Mieux soutenir la scène artistique

Tous les programmes culturels des partis le soulignent: il faut prioritairement soutenir la création et donc les artistes qui, lorsqu’ils essaient de vivre exclusivement de leur art en tant qu’indépendants, se trouvent dans une situation de grande précarité. Beaucoup doivent s’expatrier, ce qui vide le pays d’une partie de sa substance créative et restreint les possibilités de développement culturel endogène. L’ambition de réformer le statut des artistes ou des intermittents du spectacle était déjà affichée en 2013 et faisait consensus.
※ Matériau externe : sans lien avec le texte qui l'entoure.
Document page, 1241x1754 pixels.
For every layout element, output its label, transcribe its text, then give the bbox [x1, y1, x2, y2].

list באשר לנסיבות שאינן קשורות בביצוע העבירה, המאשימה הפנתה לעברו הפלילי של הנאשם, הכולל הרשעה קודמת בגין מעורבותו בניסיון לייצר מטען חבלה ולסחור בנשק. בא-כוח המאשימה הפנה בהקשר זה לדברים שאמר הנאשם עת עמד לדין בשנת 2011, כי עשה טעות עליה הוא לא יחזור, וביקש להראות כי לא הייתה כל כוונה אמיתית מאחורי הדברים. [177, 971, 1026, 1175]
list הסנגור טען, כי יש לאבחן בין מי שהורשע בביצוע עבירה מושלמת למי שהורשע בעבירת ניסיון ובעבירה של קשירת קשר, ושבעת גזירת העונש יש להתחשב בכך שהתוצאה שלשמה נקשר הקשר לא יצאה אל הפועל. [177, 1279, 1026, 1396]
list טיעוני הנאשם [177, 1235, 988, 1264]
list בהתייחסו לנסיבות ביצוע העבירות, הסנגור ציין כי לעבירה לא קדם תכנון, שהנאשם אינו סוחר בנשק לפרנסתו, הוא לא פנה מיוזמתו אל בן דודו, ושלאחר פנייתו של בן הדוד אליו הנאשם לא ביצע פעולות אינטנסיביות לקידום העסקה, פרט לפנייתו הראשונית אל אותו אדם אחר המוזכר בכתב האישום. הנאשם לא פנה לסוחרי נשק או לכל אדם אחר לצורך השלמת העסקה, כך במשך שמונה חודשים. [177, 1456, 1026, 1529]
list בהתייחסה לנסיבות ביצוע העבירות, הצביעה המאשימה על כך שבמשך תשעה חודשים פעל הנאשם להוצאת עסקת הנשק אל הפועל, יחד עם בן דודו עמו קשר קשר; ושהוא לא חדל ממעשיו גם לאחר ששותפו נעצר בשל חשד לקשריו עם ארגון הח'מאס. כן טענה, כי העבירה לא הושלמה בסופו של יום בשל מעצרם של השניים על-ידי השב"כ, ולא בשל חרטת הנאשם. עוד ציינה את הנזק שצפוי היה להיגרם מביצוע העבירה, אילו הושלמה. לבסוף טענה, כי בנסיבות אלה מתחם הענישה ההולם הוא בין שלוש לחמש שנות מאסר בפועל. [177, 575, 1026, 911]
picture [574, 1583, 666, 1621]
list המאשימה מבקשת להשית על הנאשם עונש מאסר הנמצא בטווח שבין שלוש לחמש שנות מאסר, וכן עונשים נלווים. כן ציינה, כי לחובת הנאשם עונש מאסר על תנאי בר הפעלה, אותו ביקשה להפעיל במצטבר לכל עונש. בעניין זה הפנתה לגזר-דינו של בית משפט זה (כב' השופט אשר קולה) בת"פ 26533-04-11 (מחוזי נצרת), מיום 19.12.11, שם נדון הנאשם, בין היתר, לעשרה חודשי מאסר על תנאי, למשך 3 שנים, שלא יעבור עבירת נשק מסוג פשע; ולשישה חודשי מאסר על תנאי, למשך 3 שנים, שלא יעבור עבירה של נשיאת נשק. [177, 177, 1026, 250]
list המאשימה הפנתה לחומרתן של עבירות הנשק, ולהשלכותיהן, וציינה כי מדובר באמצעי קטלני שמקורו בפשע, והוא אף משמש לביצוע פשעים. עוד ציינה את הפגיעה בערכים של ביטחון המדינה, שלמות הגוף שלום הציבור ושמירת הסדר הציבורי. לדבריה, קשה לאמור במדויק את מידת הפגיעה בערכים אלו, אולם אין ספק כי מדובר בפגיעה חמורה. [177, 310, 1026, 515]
Les mesures pour y remédier sont connues et regroupées dans les chapitres 17 à 28 du Kep.

Si l’analyse d’ensemble est partagée, c’est l’application concrète qui peut poser problème dans le détail. On le voit par exemple sur la question de la TVA à taux réduit pour que les prestations des artistes luxembourgeois soient compétitives par rapport aux productions créées à l’étranger. Cette réforme est toujours bloquée du côté du ministère des Finances qui évoque des contraintes de réglementation européenne (que certains de nos voisins manifestement n’ont pas).

Autre point à clarifier: le projet de Luxembourg Art Council qui regrouperait les fonds d’aide à la création et à la diffusion des œuvres artistiques. Dans la version définitive du Kep, il atterrit en soixantième recommandation (sur 62) avec une entrée en vigueur prévue à l’horizon 2022. Déi Gréng comme le LSAP soulignent pourtant tous deux l’importance de disposer d’un tel outil dont les modalités de fonctionnement restent à préciser.

L’identité du pays via la „Luxembourg House“?

Plus généralement, on observe que le DP n’a pas abandonné son idée d’associer culture et «nation branding», dont on sait qu’elle hérisse ses partenaires tout autant que la scène culturelle. Après le projet de Galerie nationale d’art validé sous Gambia I, Xavier Bettel souhaite désormais lancer une «Luxembourg House», c’est-à-dire «une sorte de ‘Flagship Store’ du Luxembourg, qui permet aux autochtones, aux immigrés et aux visiteurs de voir, d’écouter, toucher et goûter l’identité particulière du pays». La réalité pourrait ainsi rattraper la fiction, puisque le concept figure dans le scénario du tout nouveau film «De Superjhemp Retörns»! Déjà, le collectif Richtung22 est monté au créneau contre «d’Nationbrandiséierung, d’Deloittiséierung, d’Philharmoniséierung an Sproochendebattiséierung vum Konschtsecteur». Serait-ce la ligne rouge de la politique culturelle?